> [EXTRACTED INFORMATION]:
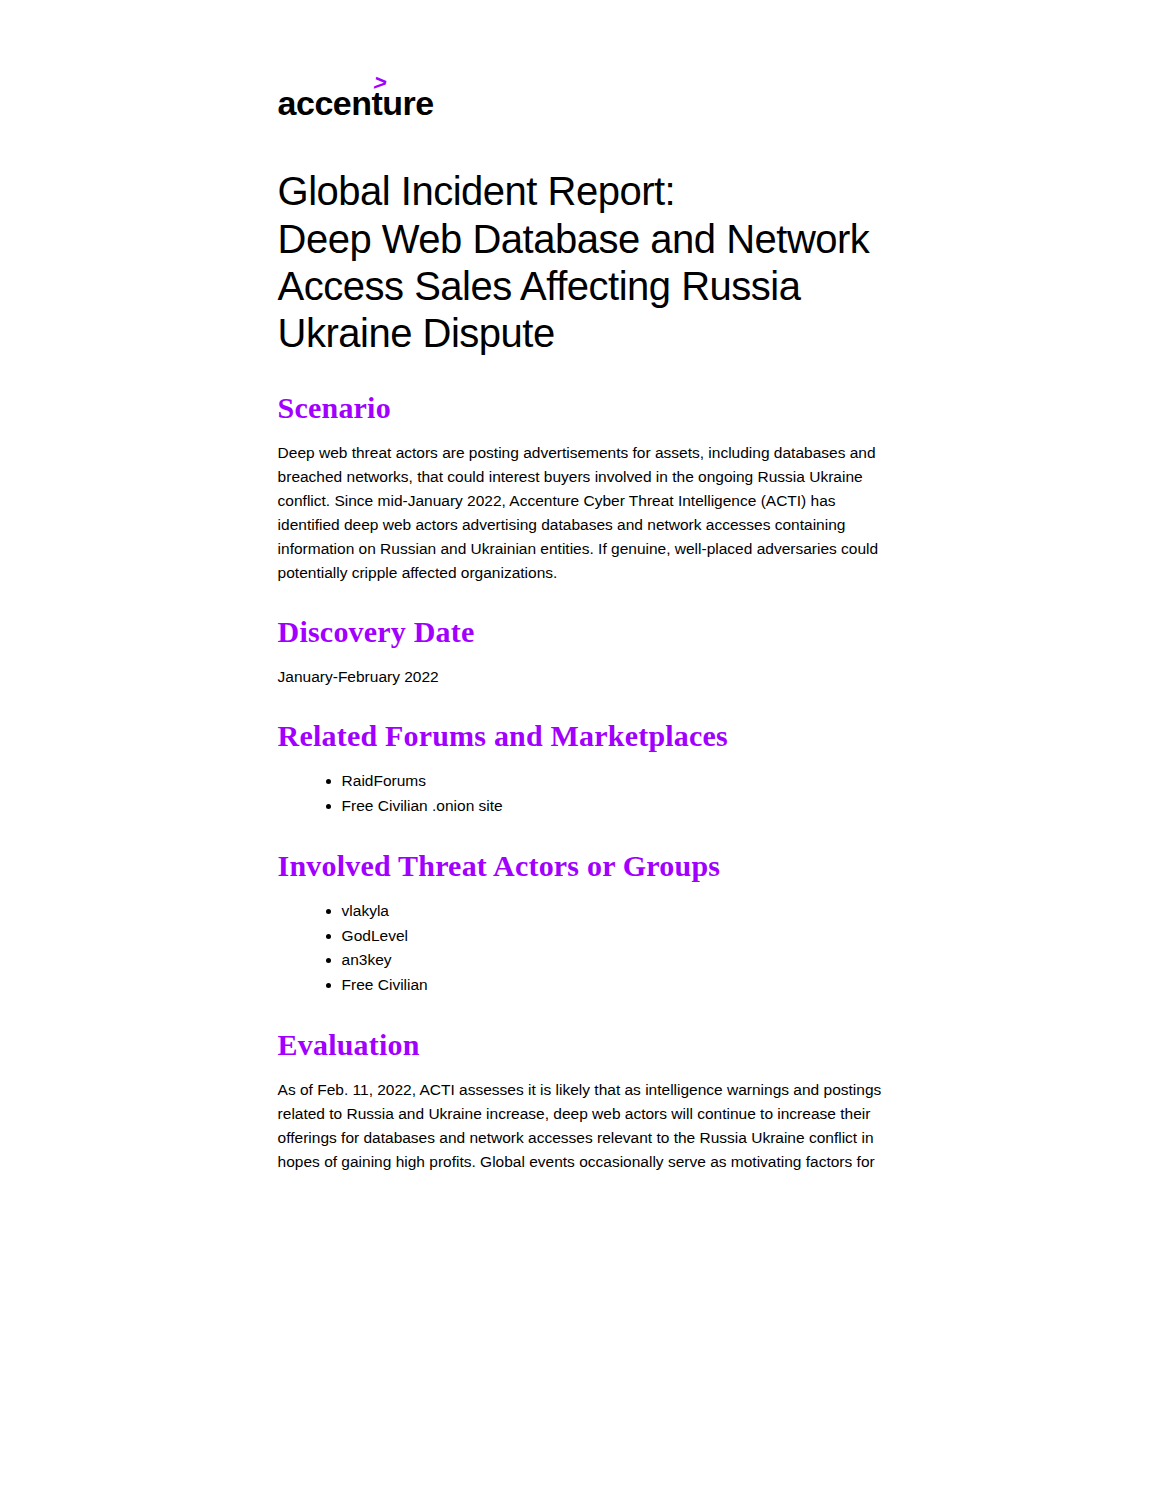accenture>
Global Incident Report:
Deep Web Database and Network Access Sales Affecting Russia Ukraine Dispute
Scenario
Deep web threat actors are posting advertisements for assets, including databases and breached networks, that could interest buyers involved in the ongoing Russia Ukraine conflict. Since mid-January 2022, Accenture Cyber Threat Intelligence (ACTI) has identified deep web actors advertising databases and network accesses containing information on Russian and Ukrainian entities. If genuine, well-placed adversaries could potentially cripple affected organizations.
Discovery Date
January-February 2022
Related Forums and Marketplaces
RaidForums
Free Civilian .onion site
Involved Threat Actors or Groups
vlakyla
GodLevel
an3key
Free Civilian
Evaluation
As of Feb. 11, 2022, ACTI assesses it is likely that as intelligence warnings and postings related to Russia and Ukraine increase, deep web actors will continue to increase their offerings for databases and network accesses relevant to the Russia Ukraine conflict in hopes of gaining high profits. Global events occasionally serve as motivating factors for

...

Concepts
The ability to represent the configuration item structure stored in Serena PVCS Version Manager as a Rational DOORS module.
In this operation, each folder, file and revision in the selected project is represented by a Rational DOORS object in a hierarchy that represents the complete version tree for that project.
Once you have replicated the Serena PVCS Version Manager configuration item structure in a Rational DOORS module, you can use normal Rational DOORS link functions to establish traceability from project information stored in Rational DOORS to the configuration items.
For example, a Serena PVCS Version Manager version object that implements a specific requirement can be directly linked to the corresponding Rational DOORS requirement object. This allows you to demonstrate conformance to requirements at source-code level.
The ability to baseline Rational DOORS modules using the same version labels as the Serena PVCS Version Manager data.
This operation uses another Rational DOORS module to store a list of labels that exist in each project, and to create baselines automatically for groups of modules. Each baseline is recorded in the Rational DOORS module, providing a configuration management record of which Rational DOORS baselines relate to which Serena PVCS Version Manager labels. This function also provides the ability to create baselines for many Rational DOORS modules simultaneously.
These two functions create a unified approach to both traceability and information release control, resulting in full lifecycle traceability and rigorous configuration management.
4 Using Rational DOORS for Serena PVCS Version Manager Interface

...

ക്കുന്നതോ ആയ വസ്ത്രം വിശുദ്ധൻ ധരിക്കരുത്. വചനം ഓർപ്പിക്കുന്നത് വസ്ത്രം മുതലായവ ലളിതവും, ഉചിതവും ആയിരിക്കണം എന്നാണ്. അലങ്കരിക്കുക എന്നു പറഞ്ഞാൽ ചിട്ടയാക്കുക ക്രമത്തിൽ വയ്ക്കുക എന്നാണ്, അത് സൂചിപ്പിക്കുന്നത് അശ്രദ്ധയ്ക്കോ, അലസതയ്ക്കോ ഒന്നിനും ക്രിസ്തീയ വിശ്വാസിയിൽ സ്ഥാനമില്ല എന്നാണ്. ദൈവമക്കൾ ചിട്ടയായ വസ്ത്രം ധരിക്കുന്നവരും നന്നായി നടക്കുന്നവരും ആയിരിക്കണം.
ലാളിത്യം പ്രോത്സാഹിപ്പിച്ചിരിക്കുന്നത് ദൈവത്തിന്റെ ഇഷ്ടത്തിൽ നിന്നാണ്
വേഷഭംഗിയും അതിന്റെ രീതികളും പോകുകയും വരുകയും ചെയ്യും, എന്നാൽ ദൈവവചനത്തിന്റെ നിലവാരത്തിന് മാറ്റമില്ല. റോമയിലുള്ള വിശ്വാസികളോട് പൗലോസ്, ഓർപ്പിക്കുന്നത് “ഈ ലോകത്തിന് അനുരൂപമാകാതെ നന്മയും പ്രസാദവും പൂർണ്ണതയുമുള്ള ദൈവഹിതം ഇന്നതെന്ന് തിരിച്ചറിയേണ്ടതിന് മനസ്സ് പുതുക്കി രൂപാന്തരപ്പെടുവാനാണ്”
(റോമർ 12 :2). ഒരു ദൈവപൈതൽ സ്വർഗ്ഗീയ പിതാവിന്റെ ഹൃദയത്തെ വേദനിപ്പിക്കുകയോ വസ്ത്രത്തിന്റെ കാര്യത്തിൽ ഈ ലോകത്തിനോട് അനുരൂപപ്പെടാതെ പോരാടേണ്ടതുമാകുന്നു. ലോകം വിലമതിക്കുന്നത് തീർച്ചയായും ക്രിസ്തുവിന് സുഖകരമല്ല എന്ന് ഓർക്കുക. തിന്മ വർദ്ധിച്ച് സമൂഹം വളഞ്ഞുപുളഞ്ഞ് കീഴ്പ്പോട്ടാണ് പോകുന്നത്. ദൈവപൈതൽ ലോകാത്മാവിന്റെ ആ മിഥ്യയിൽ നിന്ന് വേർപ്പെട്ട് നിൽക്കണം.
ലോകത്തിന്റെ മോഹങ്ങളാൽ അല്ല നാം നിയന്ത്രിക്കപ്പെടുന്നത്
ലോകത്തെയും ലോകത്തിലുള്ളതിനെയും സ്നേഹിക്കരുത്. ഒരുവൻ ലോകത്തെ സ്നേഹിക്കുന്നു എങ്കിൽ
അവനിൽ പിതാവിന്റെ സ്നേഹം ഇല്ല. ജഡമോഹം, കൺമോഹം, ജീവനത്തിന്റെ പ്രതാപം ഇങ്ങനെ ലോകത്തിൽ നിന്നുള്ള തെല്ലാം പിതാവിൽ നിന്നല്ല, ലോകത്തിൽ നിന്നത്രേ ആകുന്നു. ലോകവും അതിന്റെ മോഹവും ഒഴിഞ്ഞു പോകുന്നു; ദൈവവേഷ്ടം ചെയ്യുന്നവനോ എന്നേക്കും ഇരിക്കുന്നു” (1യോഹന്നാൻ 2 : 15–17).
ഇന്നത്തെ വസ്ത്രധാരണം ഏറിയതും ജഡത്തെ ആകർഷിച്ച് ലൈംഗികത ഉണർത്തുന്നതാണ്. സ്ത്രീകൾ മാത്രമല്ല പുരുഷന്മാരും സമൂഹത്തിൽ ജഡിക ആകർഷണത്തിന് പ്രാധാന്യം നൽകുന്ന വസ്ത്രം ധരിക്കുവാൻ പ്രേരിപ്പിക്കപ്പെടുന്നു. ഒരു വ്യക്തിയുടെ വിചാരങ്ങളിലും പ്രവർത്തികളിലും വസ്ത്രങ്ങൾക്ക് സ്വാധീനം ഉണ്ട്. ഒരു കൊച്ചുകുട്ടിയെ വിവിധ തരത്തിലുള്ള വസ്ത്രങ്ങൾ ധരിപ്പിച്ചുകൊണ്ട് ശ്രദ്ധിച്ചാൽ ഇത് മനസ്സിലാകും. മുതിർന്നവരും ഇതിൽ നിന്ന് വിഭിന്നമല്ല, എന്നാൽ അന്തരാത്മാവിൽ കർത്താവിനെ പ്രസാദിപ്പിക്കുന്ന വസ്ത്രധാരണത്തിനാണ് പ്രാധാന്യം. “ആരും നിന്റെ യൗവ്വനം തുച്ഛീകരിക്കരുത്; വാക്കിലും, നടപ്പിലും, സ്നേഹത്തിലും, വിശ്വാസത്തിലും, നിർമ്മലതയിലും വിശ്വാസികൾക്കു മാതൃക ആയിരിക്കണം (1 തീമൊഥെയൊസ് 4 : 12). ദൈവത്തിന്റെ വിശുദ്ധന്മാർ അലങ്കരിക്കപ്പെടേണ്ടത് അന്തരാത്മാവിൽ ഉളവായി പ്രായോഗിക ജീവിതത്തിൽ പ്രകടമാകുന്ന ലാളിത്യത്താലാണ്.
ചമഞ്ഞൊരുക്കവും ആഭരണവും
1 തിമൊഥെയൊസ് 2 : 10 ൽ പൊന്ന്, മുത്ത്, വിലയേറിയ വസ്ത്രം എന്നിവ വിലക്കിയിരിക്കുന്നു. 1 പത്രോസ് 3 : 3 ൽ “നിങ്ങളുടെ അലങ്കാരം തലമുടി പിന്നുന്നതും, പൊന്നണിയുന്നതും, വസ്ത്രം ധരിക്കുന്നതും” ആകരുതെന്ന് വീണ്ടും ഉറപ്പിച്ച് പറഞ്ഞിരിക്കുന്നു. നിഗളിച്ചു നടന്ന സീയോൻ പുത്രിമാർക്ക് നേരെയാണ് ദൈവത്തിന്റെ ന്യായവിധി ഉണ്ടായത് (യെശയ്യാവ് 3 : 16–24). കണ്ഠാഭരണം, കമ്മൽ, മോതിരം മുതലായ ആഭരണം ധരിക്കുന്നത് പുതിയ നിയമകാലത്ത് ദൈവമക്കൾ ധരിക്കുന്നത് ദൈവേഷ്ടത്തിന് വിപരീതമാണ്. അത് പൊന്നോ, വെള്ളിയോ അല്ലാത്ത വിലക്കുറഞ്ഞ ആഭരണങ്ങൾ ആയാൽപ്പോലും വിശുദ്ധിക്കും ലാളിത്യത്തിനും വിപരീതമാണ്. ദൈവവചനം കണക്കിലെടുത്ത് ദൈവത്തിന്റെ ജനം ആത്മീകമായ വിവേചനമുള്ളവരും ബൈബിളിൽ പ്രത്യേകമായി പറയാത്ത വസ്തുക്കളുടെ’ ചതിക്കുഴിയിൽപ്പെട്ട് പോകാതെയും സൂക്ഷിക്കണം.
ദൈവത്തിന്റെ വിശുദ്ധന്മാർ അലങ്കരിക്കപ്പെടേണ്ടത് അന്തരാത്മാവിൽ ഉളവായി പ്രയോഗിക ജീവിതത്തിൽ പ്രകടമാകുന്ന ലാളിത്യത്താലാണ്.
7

> [ABOUT THIS EXERCISE]:
Transcribe the records above exactly, beginning at the line that contains "വേഷഭംഗിയും അതിന്റെ രീതികളും" and ending with the line that contains "ചമഞ്ഞൊരുക്കവും ആഭരണവും", both included, and nothing else.

> [EXERCISE RESPONSE]:
വേഷഭംഗിയും അതിന്റെ രീതികളും പോകുകയും വരുകയും ചെയ്യും, എന്നാൽ ദൈവവചനത്തിന്റെ നിലവാരത്തിന് മാറ്റമില്ല. റോമയിലുള്ള വിശ്വാസികളോട് പൗലോസ്, ഓർപ്പിക്കുന്നത് “ഈ ലോകത്തിന് അനുരൂപമാകാതെ നന്മയും പ്രസാദവും പൂർണ്ണതയുമുള്ള ദൈവഹിതം ഇന്നതെന്ന് തിരിച്ചറിയേണ്ടതിന് മനസ്സ് പുതുക്കി രൂപാന്തരപ്പെടുവാനാണ്”
(റോമർ 12 :2). ഒരു ദൈവപൈതൽ സ്വർഗ്ഗീയ പിതാവിന്റെ ഹൃദയത്തെ വേദനിപ്പിക്കുകയോ വസ്ത്രത്തിന്റെ കാര്യത്തിൽ ഈ ലോകത്തിനോട് അനുരൂപപ്പെടാതെ പോരാടേണ്ടതുമാകുന്നു. ലോകം വിലമതിക്കുന്നത് തീർച്ചയായും ക്രിസ്തുവിന് സുഖകരമല്ല എന്ന് ഓർക്കുക. തിന്മ വർദ്ധിച്ച് സമൂഹം വളഞ്ഞുപുളഞ്ഞ് കീഴ്പ്പോട്ടാണ് പോകുന്നത്. ദൈവപൈതൽ ലോകാത്മാവിന്റെ ആ മിഥ്യയിൽ നിന്ന് വേർപ്പെട്ട് നിൽക്കണം.
ലോകത്തിന്റെ മോഹങ്ങളാൽ അല്ല നാം നിയന്ത്രിക്കപ്പെടുന്നത്
ലോകത്തെയും ലോകത്തിലുള്ളതിനെയും സ്നേഹിക്കരുത്. ഒരുവൻ ലോകത്തെ സ്നേഹിക്കുന്നു എങ്കിൽ
അവനിൽ പിതാവിന്റെ സ്നേഹം ഇല്ല. ജഡമോഹം, കൺമോഹം, ജീവനത്തിന്റെ പ്രതാപം ഇങ്ങനെ ലോകത്തിൽ നിന്നുള്ള തെല്ലാം പിതാവിൽ നിന്നല്ല, ലോകത്തിൽ നിന്നത്രേ ആകുന്നു. ലോകവും അതിന്റെ മോഹവും ഒഴിഞ്ഞു പോകുന്നു; ദൈവവേഷ്ടം ചെയ്യുന്നവനോ എന്നേക്കും ഇരിക്കുന്നു” (1യോഹന്നാൻ 2 : 15–17).
ഇന്നത്തെ വസ്ത്രധാരണം ഏറിയതും ജഡത്തെ ആകർഷിച്ച് ലൈംഗികത ഉണർത്തുന്നതാണ്. സ്ത്രീകൾ മാത്രമല്ല പുരുഷന്മാരും സമൂഹത്തിൽ ജഡിക ആകർഷണത്തിന് പ്രാധാന്യം നൽകുന്ന വസ്ത്രം ധരിക്കുവാൻ പ്രേരിപ്പിക്കപ്പെടുന്നു. ഒരു വ്യക്തിയുടെ വിചാരങ്ങളിലും പ്രവർത്തികളിലും വസ്ത്രങ്ങൾക്ക് സ്വാധീനം ഉണ്ട്. ഒരു കൊച്ചുകുട്ടിയെ വിവിധ തരത്തിലുള്ള വസ്ത്രങ്ങൾ ധരിപ്പിച്ചുകൊണ്ട് ശ്രദ്ധിച്ചാൽ ഇത് മനസ്സിലാകും. മുതിർന്നവരും ഇതിൽ നിന്ന് വിഭിന്നമല്ല, എന്നാൽ അന്തരാത്മാവിൽ കർത്താവിനെ പ്രസാദിപ്പിക്കുന്ന വസ്ത്രധാരണത്തിനാണ് പ്രാധാന്യം. “ആരും നിന്റെ യൗവ്വനം തുച്ഛീകരിക്കരുത്; വാക്കിലും, നടപ്പിലും, സ്നേഹത്തിലും, വിശ്വാസത്തിലും, നിർമ്മലതയിലും വിശ്വാസികൾക്കു മാതൃക ആയിരിക്കണം (1 തീമൊഥെയൊസ് 4 : 12). ദൈവത്തിന്റെ വിശുദ്ധന്മാർ അലങ്കരിക്കപ്പെടേണ്ടത് അന്തരാത്മാവിൽ ഉളവായി പ്രായോഗിക ജീവിതത്തിൽ പ്രകടമാകുന്ന ലാളിത്യത്താലാണ്.
ചമഞ്ഞൊരുക്കവും ആഭരണവും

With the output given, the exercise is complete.